Another sign along the way, more details up north

Each state has its own character: Georgia: secretly hard and catching newbies off guard and making them quit. North Carolina: holder of the Smokies and the worst managed NP, but also the home to several outstanding balds. Tennessee: wanting to maintain a primitive experience as close to nature as possible.  Virginia: flat Virginia, a long but easy state (my ass), well maintained trails with a broad variety of experience, 1/4 of the trail in one state.  West Virginia: historical, short, and home to the ATC. Maryland: an under appreciated state that really tries to enhance the experience for thru-hikers. Pennsylvania: aka Rocksylvania, a few rough sections that everyone paints the entire state for, but really one of the easiest states in terms of elevation, and the best shelters. New Jersey: boardwalks and swamps (I forgive it for the miserable heat and bugs). New York: the best maintained trails along the AT, but why so many f’ing puds? Connecticut: gateway to New England, short and underestimated. Massachusetts: the start of individual mountains again, great streams. New Hampshire: the Whites, real climbing after 600 miles of easy going so everyone forgets what it is to put effort into the trail. Maine: the home of Katahdin and the hardest mile on the trail. Vermont: shitty little muddy Vermont. The only state that I can’t imagine going back to. 

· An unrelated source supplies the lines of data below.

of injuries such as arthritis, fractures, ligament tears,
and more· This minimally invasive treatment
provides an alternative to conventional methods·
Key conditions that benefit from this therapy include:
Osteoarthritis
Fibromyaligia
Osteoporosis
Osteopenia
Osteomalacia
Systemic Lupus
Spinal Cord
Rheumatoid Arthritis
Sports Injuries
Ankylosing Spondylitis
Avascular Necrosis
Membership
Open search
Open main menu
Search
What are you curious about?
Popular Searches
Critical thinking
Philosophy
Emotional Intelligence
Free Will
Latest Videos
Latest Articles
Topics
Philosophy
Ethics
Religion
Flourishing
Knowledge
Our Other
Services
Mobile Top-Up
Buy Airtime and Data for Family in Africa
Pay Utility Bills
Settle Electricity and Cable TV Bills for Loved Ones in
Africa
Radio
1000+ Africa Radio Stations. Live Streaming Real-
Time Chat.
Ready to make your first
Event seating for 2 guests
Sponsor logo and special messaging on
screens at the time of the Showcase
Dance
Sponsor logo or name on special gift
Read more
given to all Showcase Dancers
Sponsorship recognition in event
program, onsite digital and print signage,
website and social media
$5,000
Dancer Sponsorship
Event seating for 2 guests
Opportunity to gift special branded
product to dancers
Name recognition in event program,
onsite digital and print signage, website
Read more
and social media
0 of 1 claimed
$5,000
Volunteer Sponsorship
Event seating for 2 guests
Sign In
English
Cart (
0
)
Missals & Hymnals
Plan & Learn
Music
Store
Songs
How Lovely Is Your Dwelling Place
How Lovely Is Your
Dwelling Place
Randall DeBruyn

A serene moment with mother and chicks taken with my new Panasonic

We did make it to the shelter by 7:15. It took us 10 hours and 3 good breaks to travel the 14 miles. It wasn’t because the climbs were huge although we did climb well over 3000’ today. It was because we foolishly thought we could walk around and pick our way through the mud pits which are called a trail here. Once we accepted this was wasted effort, we picked up speed. 

Where are the moose?

In most states, coming to a level section is a good thing.  Not in Versucks. Level means standing water 6” deep with mud a foot deeper. Occasionally, there are stepping rocks to keep you from sinking in.  More often, though, there are leaves on top of the mud/water that look like rocks which lure you into stepping…and sinking up to overflowing your boots. The only thing that could make me hate Vermont any more is if Big Agnes was headquartered here. 

Yes, 1600 miles done!

EFG

2 thoughts on “Day 172, Thursday, August 2. Congdon Shelter—14.1 miles”

  1. Methinks you need to give Vermont a chance. It’s really one of my favorite states on the AT. Beware…all of New England is muddy and rocky and rooty. And Maine is “mossy and moosey” (HDT). And we like it that way!

    1. The running streams in the trail were a bit excessive. VT is growing on us (like moss on a house).